Court Opinion

ID: 4000975
Source: CourtListenerOpinion
Date Created: 2016-07-06 10:57:44.737126+00
Date Added: 2024-06-11T07:44:32.881993
License: Public Domain

The burden of proof is upon the party attacking the decision of the department, which decision, under the statute (Rem. Rev. Stat., § 7697 [P.C. § 3488]), shall be prima facie correct. A careful examination of all of the evidence in *Page 183 
this record convinces me that the appellant failed to sustain the burden of proof imposed upon her by the statute. No physician testified that, in his professional opinion, the death of appellant's husband resulted from the alleged injury to his side. There is no evidence, nor is there any evidence from which it may be legitimately inferred, that the death of appellant's husband was due to the injury.
Appellant's husband was struck in the left lower side by a board April 17, 1937. Appellant was not then at home. She did not return to her home until April 20, 1937. She stated that her husband then told her about the accident and showed her his side. He continued to work until May 18, 1937, one day more than a month after the injury. When he came home from work, according to appellant, the evening of May 18, 1937, "he seemed all right." That night, he became ill and his temperature mounted. The next day, he complained that his side hurt him when he coughed or when he tried to lie on his left side. He had not improved the morning of May 19, 1937, when a physician was called, who informed her that her husband was suffering from pneumonia and advised that he be taken to a hospital, which was done. Four days thereafter, May 24, 1937, McLaren died.
No report was ever made to his employer of his injury, nor did McLaren give to his attending physician the history of any injury. Dr. Nickson, who was retained by the claimant, stated to an investigator of the department that he could not give a written statement of his opinion as to the cause of death. When the investigator questioned him, however, the physician stated that, at the post mortem, he found no indications that lobar pneumonia was brought about by trauma, and that he so informed claimant's counsel. The physician further stated that, in view of the multiple *Page 184 
fibrinous adhesions between the pleura and over the entire surface of both lungs, he felt that this was not the first time McLaren had suffered from pneumonia.

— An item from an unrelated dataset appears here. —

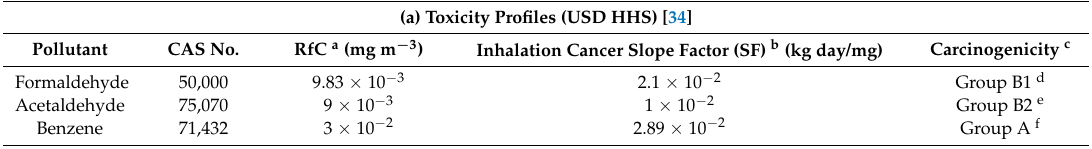
Table 1. Toxicity profiles for formaldehyde, acetaldehyde, and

The attending physician would not testify that the death from lobar pneumonia was a result of the injury. The testimony of the physicians goes no farther than that, based upon the assertion of the claimant that her husband had been spitting blood subsequent to the injury and on the assumption that the spitting of blood was the result of the alleged injury, it was possible that the death of McLaren resulted from the injury. It is presumed that, if it be true that deceased was spitting blood after the injury,possibly, presuming that the spitting of blood was the result of the alleged injury, the death of McLaren resulted from the injury. Such a chain of presumptions does not satisfy the statute.
By the showing of a mere possibility that the injury caused or contributed to the death of McLaren, the appellant did not sustain the burden of proof imposed upon her by the statute. Rem. Rev. Stat., § 7697.
If the deceased was injured, he ceased working only a few minutes and then continued for more than twenty days at his employment without making any claim that he had been injured. If the injury had been such as claimed, surely the deceased would have made a report to his employer of the injury. The claimant did not show by a preponderance of the evidence that the injury was a proximate or a contributing cause of the death of her husband.
The following language in the dissenting opinion, which later became the prevailing opinion, in Ferguson v. Department ofLabor  Industries, 197 Wash. 524, 532, 85 P.2d 1072,90 P.2d 280, with respect to the burden of proof imposed by the statute (Rem. Rev. Stat., § 7697) upon the party attacking the decision of the department, which decision, under the *Page 185 
statute, shall be prima facie correct, is as apt in the case at bar as in the opinion cited:
"The record in this case, as I view it, demonstrates the wisdom and need for just such a statutory rule and illustrates the propriety of sustaining the decision of the department and the judgment of the trial court."
We have no right to indulge in conjecture. To hold that the judgment should be reversed, would be to enter the realm of speculation. Not only has the claimant failed to establish by a preponderance of the evidence that her husband came to his death as a result of an accident April 17, 1937, but the evidence before us is clear that there was no such disturbance of the pleura as would be likely to cause pneumonia as the result of an injury.
To cite and quote from the numerous opinions of this court sustaining the trial court, would unnecessarily lengthen this dissenting opinion. Anderson v. Industrial Ins. Commission,116 Wash. 421, 199 P. 747, is distinguishable on the facts from the case at bar.